Mtdking,
Thanks for the tip on the Boulder and Goldmund amps. I will make an effort to try to audition them. I agree that the CAT amps are indeed amazing, but like you, they have too many tubes and run too hot for my use. (My Lamms already run a bit too warm for my non-airconditioned room. But a few degrees warmer I can put up with, several degrees I can not.)
(And I don't use "really" long cables for my K-1xe preamp to amp run, as they are "only" about 4 meters long, which for balanced runs is not that long.)
Jwm and Mtdking,
I think that one of the reasons that the DarTZeel amp did not make a favorable impression on any of us, (I somewhat include myself in your opinion), is that its design while quite good for the most part, (IMHO anyway), is a somewhat flawed design, in as that as its not very powerful, especially in the bass region. IMHO, one of the strengths of solid state is that one can make them very powerful and with lots of power reserves, so that it has great bass response.
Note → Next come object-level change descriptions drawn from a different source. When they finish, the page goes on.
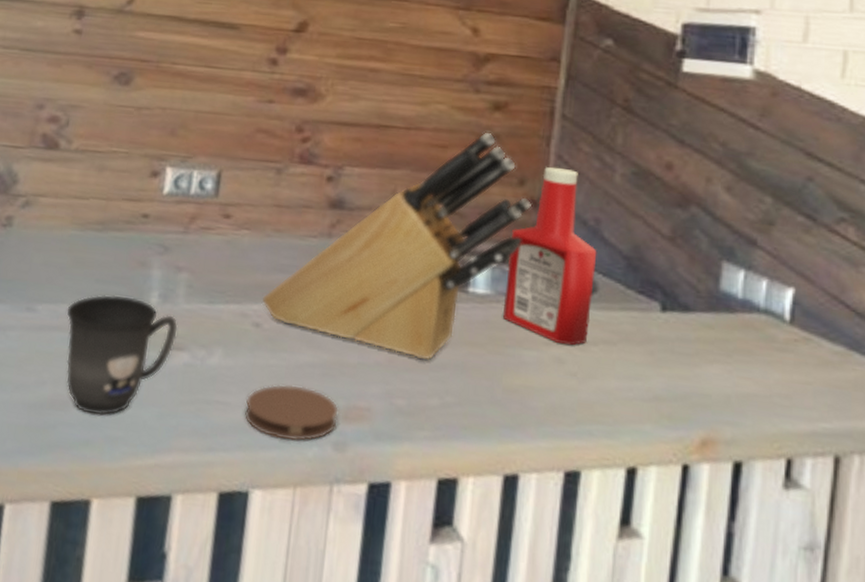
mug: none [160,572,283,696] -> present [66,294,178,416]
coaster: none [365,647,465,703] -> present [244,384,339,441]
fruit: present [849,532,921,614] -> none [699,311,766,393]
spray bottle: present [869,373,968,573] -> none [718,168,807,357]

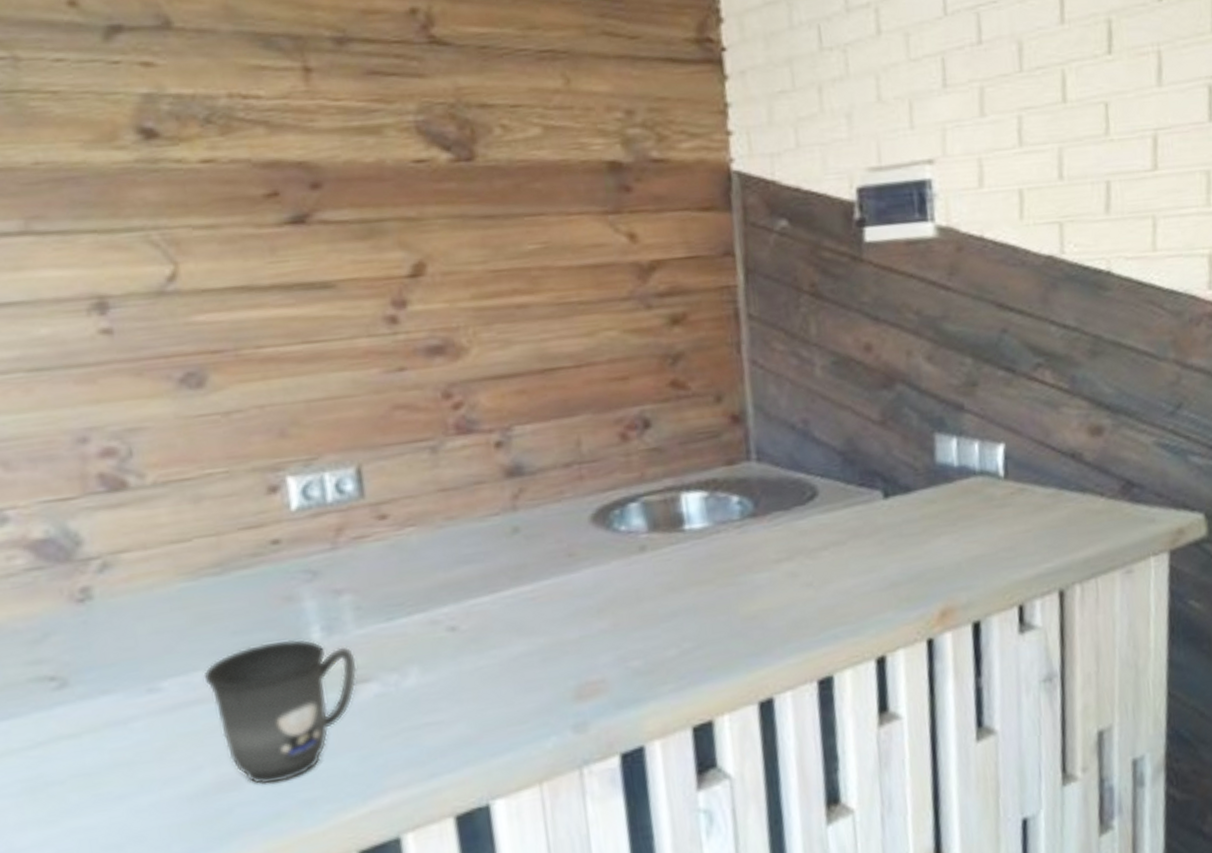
coaster: present [244,384,339,441] -> none [461,678,572,742]
knife block: present [261,133,531,361] -> none [451,352,734,619]
ketchup bottle: present [502,166,597,346] -> none [719,373,817,558]

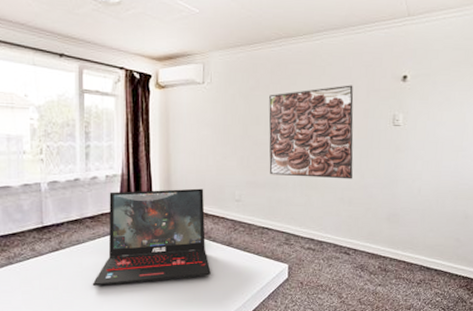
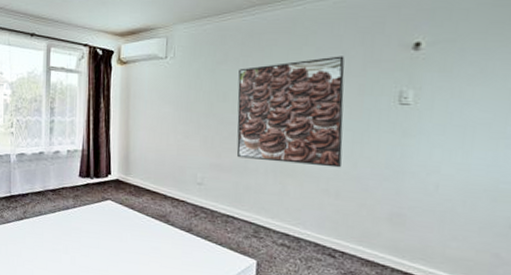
laptop: present [92,188,211,286] -> none [51,166,168,262]

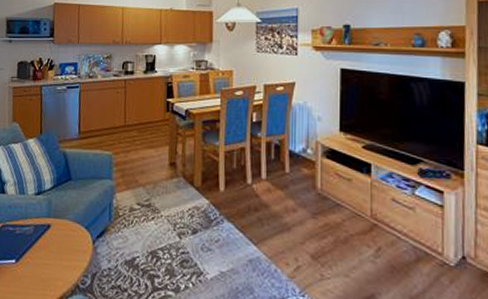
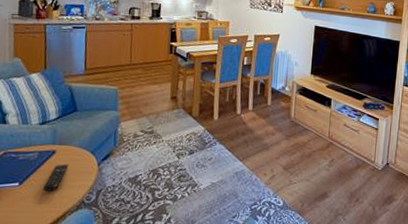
remote control: none [37,240,63,272] -> present [42,164,69,191]

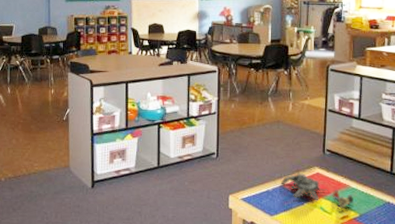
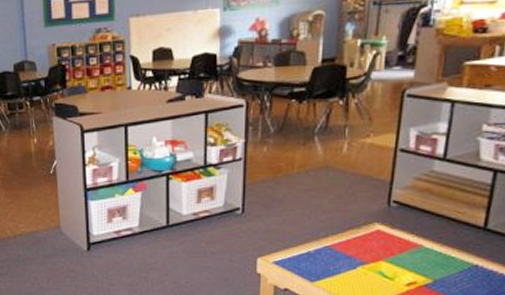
legos: present [280,169,355,210] -> none [326,225,428,275]

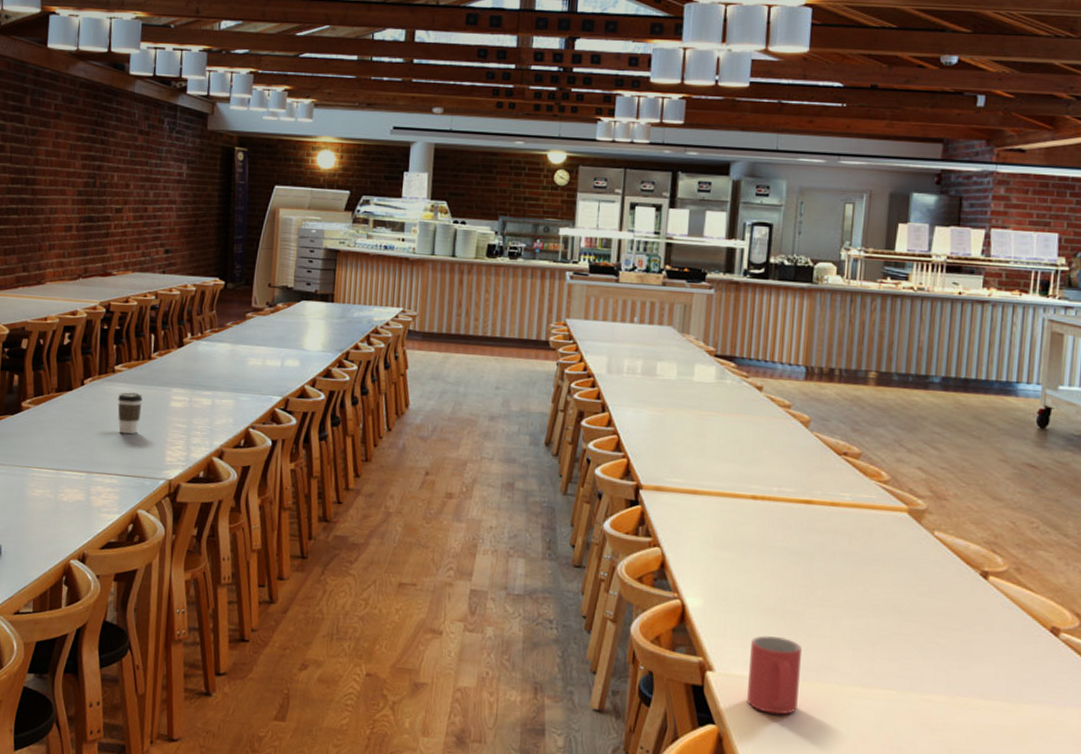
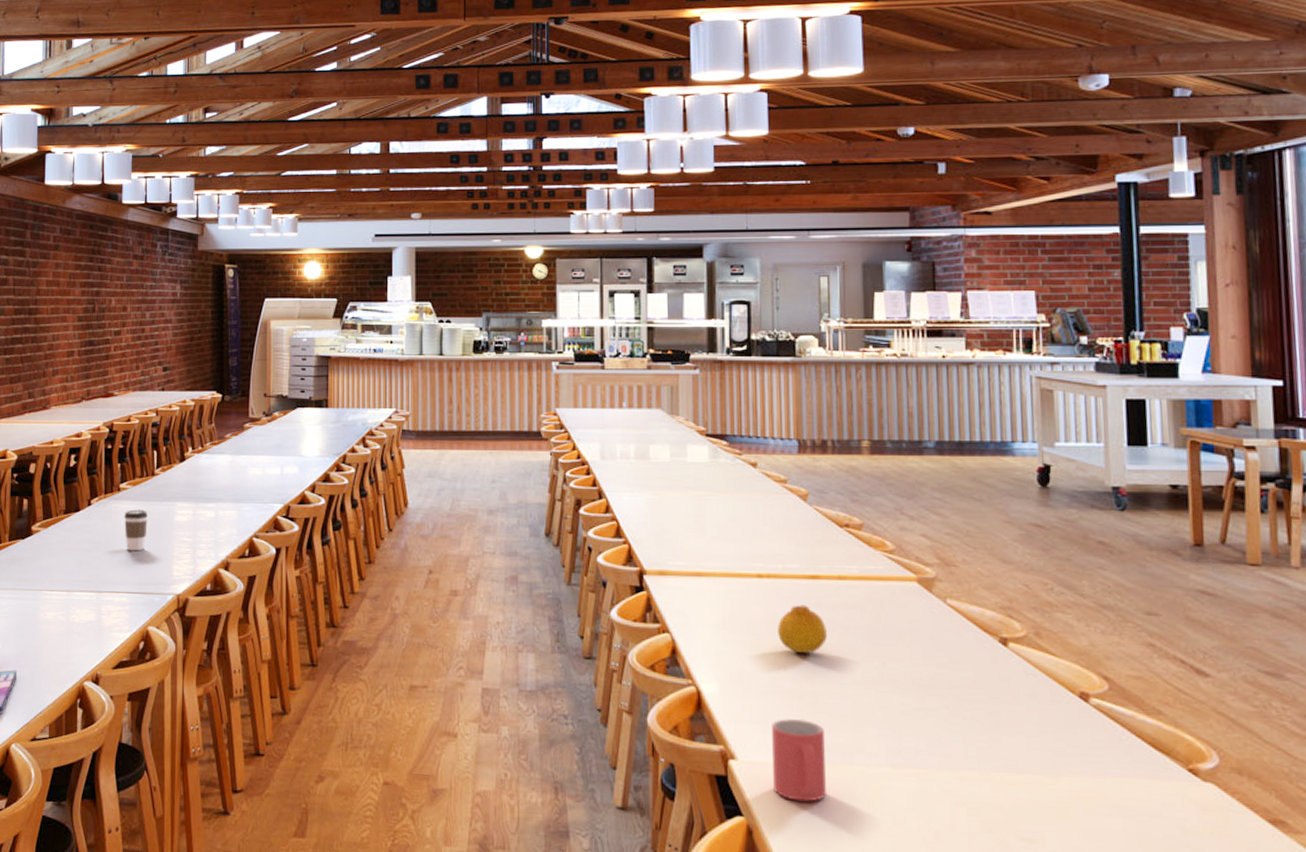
fruit: none [766,528,815,576] -> present [778,605,827,654]

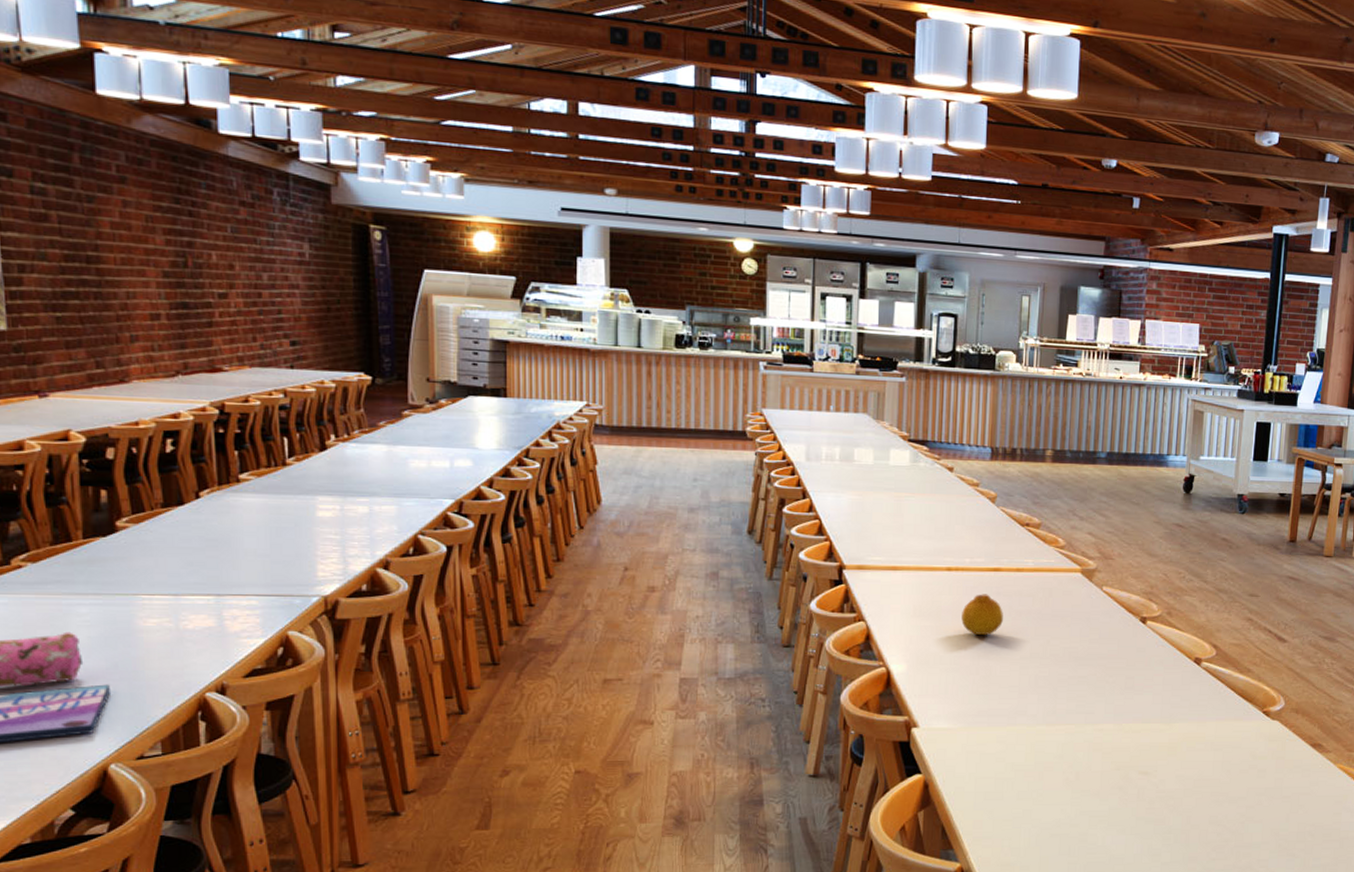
coffee cup: present [123,509,148,551] -> none [246,503,280,550]
mug: present [772,719,826,802] -> none [949,691,994,758]

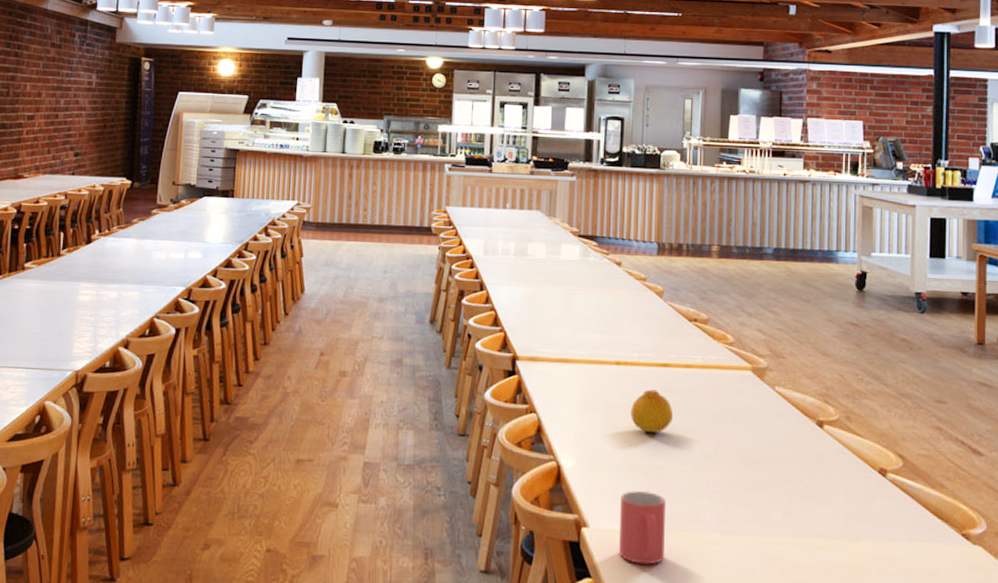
mug: none [949,691,994,758] -> present [619,491,665,565]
The DarTZeel's bass response is merely adequate, at best, and especially so for a solid state design. In fact, if I did not know going in that it was a solid state design, I would have thought that it was a tubed unit, because of the somewhat weak bass response, and because I thought that the mid-range was very, very good (especially so for a solid state design, (i.e. no grain, and fairly liquid), and its treble response was pretty good. (But not as good as either the Lamm M2.2 or especially your VAC Phi 300 monos, which has the best treble response I have ever heard to be honest!). I do think that Mike Lavigne uses it in the perfect way, in as that as his speakers have an active woofer, so that all the power goes to the mid-range and treble. (This might even help the treble response, but I never had the opportunity to listen to them in this manner.) My two cents worth anyway.